Most of that money remains unspent by the States, and much of what was spent went to programs wholly unrelated to digging out from under the governments’ responses.

What do an armored SWAT vehicle in Pittsburgh, “restorative justice” educational discipline in New York City, racial healing pop-ups in Minneapolis, and school vape detectors in Montgomery, Ala., have in common? They’re all funded by federal taxpayers through the hastily-passed American Rescue Plan Act (ARPA)….

And

Just 12% of the money earmarked for elementary and secondary schools has been spent so far, according to federal statistics. And according to Treasury Department figures, as of the end of March 2022 only about $70 billion of the $350 billion allocated for state and local governments had been spent. Just over $100 billion of that money was contractually committed to be spent.
A Treasury spokesperson told Fox News Digital that 67% of the money available to state and local governments through March was budgeted—and likely more, due to smaller jurisdictions not reporting. The total funding available through that point was just under $225 billion. That means likely about half of the overall $350 billion had been budgeted for future use by late March.

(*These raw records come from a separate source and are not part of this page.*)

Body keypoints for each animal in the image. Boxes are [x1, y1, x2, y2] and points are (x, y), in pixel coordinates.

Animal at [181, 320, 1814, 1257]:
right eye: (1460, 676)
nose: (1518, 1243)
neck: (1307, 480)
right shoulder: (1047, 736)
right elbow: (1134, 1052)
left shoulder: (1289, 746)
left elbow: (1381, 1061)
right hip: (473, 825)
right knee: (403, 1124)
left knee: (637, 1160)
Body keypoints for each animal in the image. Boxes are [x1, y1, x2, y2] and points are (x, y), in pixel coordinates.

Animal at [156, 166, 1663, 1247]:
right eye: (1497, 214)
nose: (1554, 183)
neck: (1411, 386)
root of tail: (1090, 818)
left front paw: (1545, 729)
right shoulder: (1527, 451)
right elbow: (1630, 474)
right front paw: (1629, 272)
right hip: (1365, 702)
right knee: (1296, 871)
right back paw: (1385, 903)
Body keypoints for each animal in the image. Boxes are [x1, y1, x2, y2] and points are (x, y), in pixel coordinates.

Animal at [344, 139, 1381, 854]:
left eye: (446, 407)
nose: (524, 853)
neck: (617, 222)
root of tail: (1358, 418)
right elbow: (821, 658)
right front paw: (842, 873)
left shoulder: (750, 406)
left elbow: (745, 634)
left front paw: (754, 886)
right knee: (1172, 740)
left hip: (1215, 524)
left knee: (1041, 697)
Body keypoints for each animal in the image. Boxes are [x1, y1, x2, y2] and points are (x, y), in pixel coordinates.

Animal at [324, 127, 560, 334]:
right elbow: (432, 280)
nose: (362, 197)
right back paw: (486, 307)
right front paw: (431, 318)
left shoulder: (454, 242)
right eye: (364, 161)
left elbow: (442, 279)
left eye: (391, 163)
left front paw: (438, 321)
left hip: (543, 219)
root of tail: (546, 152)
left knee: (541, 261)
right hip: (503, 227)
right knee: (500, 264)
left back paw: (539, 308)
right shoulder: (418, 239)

It gets…better. Manhattan Institute Senior Fellow Brian Riedl told Fox News Digital:

Washington allocated $350 billion to state and local governments to close budget deficits that did not even exist. These states are totally awash in more money than they know what to do with, so it’s no surprise they haven’t allocated yet—they’re going to be sitting on this money for years.

There’s a straightforward fix to this, even if perhaps politically difficult to do.

Let Congress appropriate the money for a particular purpose (illustrated by, but far from limited to, the ARPA purpose) with a string attached, but then hang onto the money. The string is this: if the States don’t become eligible to receive the money within a time-frame—say, within 12 months or by the end of the then-current Congressional session, whichever comes first—the money remains unallocated and is removed from the Federal appropriations and cannot be spent.

For a State to become eligible for the funds transfer, it must begin the project(s) that satisfy the purpose, have contracts let, “ground broken,” and concrete, measurable, and significant progress made on the projects for [six months]. At that point, the States would become eligible for six months-worth of the funds Congressionally allocated on unanimous agreement by the Speaker of the House, the House Minority Leader, and the Senate Majority and Minority Leaders. At similar subsequent intervals, with similar demonstrable progress, the States would become eligible for subsequent backfills of the State’s expenditures until the allocation is consumed or the project(s) completed. If the project(s) are incomplete when the money runs out, the State becomes ineligible for any further Federal transfers for future retries or for related project(s).

Require the States to demonstrate need, rather than just throwing down piles of dollars with the instruction to “use these up.”

Regardless of what we might think about this or that purpose for transferring Federal (our taxpayer) money to the States, or of Federal transfers to the States generally, this simple fix would at least greatly increase the likelihood of the transferred money actually being used for the claimed purpose.